It's 1492. You all know what happened in 1492, ¿verdad? (Columbus discovered America.) Since we're living here on the other side of the Atlantic, this sounds pretty important to us, but at the time, other things where on the Spaniards' minds. After more than 700 years of constant warfare, the Christians succeeded in hounding the last Moors out of the Iberian peninsula. United under Isabella of Castille and Fernando of Aragon, they proved more than a match for the few remaining Muslims in their mountain stonghold of the Alhambra in Granada. Thus Spain became the first nation in the modern sense of the word, with a central government and homogenous society.

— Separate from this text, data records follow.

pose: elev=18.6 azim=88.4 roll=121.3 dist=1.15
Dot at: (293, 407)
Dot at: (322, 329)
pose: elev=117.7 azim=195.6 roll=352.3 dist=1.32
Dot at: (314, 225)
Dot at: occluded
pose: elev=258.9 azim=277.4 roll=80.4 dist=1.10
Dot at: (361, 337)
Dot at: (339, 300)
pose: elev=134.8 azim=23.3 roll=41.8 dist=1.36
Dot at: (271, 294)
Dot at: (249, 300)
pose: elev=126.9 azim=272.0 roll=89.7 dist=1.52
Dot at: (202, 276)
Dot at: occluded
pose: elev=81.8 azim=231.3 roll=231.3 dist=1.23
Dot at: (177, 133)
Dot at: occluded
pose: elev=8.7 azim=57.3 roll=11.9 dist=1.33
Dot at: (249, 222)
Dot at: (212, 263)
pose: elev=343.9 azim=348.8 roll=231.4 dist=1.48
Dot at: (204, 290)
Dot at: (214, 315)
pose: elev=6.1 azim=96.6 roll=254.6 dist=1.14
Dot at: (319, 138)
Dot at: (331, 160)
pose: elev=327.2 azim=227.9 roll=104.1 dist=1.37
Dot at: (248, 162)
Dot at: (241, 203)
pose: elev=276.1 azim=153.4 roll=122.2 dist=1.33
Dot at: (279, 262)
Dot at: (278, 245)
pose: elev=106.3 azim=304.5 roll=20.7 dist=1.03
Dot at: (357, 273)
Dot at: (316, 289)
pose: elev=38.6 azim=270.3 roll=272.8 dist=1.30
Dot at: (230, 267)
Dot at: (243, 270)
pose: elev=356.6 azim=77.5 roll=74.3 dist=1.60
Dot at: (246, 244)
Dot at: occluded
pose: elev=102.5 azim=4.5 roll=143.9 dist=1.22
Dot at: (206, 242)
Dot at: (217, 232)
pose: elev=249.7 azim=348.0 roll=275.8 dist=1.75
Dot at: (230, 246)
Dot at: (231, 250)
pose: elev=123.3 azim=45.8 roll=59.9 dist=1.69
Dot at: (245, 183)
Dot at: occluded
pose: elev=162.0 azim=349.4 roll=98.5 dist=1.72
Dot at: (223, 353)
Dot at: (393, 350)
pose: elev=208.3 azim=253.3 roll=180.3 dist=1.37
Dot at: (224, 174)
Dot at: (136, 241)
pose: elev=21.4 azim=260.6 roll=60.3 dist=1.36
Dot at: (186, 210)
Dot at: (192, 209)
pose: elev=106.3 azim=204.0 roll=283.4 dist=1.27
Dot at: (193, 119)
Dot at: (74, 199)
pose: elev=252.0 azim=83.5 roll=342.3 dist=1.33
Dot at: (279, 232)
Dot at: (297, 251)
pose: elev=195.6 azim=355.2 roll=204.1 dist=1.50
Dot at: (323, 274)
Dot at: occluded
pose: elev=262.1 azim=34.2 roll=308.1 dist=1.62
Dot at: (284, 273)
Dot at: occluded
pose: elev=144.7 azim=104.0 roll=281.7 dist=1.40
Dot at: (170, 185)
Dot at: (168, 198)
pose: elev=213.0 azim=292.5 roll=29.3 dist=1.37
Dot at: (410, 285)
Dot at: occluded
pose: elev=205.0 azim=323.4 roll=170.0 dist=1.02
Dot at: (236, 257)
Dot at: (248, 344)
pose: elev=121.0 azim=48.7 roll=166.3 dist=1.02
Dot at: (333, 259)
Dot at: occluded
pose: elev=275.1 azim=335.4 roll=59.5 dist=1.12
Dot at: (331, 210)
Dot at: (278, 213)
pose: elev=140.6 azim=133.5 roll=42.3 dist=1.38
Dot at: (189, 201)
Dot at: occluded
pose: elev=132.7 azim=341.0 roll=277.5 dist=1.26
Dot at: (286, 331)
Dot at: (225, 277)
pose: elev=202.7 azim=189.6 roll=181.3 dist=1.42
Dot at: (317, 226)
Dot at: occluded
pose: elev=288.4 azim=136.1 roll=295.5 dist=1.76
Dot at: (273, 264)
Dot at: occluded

Well, the society was more or less homogenous. Once the Moors were sent packing to North Africa, everyone was Christian - everyone but the Jews, of course. Fernando and Isabella asked them to convert to Christianity, but most of them refused. So they were kicked out of the country and wound up settling in the major cities of the Netherlands, North Africa and the Ottoman Empire. These people, the Sephardies, never forgot their Spanish origin. In particular, they never forgot their 15th century Spanish, which is still in use today, giving us a window on the late-medieval form of the language.

Having accomplished all this, you would think that Ferdinand and Isabella would be happy just to sit back and manage their own little piece of Christianity. O-o-o-o no. They wanted more. Especially Isabella, who, against the advice of her experts, agreed to finance Columbus' crazy plan of getting to the spices in the East by sailing west.

Into this giddy atmosphere, where Europe's first nation was about to become the world's first global power, stepped a scholar from Salamanca, with a new book. The scholar's name was Antonio Nebrija, and his book was a grammar of the Castillian dialect of Spanish, based mainly on the usage of Toledo. Imagine Isabella's consternation. A book explaining how to speak a language that everyone knew by the time they were eight? What good is that? Well, as the bishop of Avila was quick to point out, after Isabella had subjugated all the fabulous lands that Columbus' expedition was going to open up to her, she was going to have govern them under Spanish law, which meant teaching them Spanish, as spoken in Toledo.

Por eso llamamos "castellano" al idioma español.